Activity: Starting at the beginning of the material and ending at the line containing "- Backup and recovery procedures documented", reproduce the lines with "WebSocket" replaced by "Server-Sent Events" and everything else unchanged.

Dataset extract:
-----
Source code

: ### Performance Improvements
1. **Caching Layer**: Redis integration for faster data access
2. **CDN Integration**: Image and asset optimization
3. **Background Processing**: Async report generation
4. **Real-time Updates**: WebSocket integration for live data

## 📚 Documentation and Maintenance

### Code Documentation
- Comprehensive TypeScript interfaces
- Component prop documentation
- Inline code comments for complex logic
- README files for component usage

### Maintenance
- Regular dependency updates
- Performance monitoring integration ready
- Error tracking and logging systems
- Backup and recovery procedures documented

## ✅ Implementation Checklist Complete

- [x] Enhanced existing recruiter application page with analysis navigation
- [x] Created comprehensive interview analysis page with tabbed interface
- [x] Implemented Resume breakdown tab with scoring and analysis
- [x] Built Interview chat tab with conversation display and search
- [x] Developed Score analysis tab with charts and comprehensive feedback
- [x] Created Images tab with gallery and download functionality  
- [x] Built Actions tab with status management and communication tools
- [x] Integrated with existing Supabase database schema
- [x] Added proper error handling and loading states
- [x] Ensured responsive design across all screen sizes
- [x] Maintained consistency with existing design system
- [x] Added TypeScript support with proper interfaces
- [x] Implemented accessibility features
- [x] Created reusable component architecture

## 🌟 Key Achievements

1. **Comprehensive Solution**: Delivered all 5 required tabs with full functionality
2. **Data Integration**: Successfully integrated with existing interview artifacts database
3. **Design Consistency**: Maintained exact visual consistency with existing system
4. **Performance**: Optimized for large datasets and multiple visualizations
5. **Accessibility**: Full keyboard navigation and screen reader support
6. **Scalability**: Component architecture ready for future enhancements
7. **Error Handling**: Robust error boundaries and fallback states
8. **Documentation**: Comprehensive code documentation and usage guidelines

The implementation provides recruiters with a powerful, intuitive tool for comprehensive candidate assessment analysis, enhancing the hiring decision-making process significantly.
-----
Answer box:
Source code

: ### Performance Improvements
1. **Caching Layer**: Redis integration for faster data access
2. **CDN Integration**: Image and asset optimization
3. **Background Processing**: Async report generation
4. **Real-time Updates**: Server-Sent Events integration for live data

## 📚 Documentation and Maintenance

### Code Documentation
- Comprehensive TypeScript interfaces
- Component prop documentation
- Inline code comments for complex logic
- README files for component usage

### Maintenance
- Regular dependency updates
- Performance monitoring integration ready
- Error tracking and logging systems
- Backup and recovery procedures documented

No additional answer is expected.